* DATASET EXCERPTS
┄┄┄┄┄┄

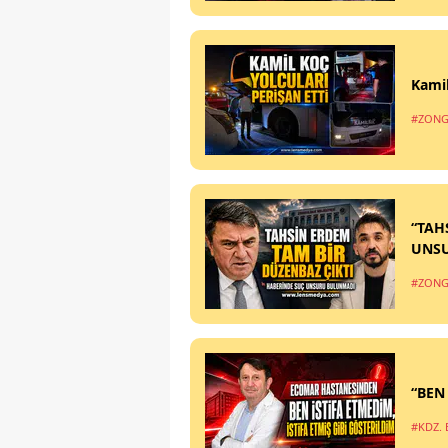
Kamil
#ZONG
“TAH
UNS
#ZONG
“BEN
#KDZ. 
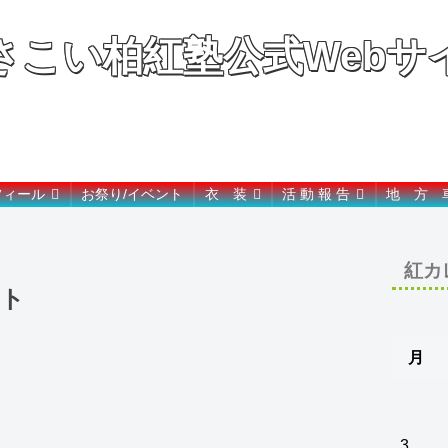
さこい柏紅塾公式Webサ
This is a team where NARUKO sounds very well
フィール
お祭り/イベント
衣 装
活 動 報 告
地 方 
紅カ
ト
月
3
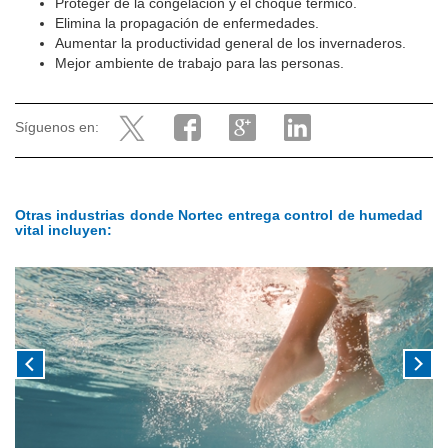
Proteger de la congelación y el choque térmico.
Elimina la propagación de enfermedades.
Aumentar la productividad general de los invernaderos.
Mejor ambiente de trabajo para las personas.
Síguenos en:
Otras industrias donde Nortec entrega control de humedad
vital incluyen:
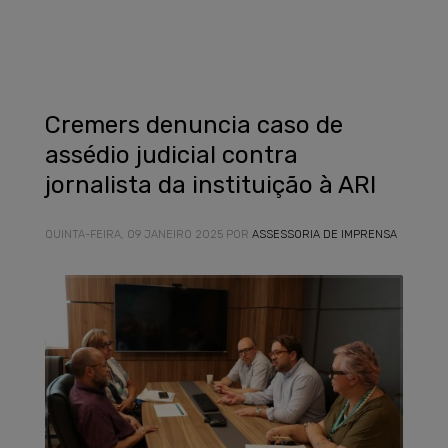
Cremers denuncia caso de
assédio judicial contra
jornalista da instituição à ARI
QUINTA-FEIRA, 09 JANEIRO 2025
POR
ASSESSORIA DE IMPRENSA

┄┄┄┄┄┄

Skipping any pictures, copy the line that holds "Aumentar la productividad" and each line after it through the last line of the records, unchanged, and no other lines.

* EXERCISE RESPONSE
Aumentar la productividad general de los invernaderos.
Mejor ambiente de trabajo para las personas.
Síguenos en:
Otras industrias donde Nortec entrega control de humedad
vital incluyen:
Cremers denuncia caso de
assédio judicial contra
jornalista da instituição à ARI
QUINTA-FEIRA, 09 JANEIRO 2025
POR
ASSESSORIA DE IMPRENSA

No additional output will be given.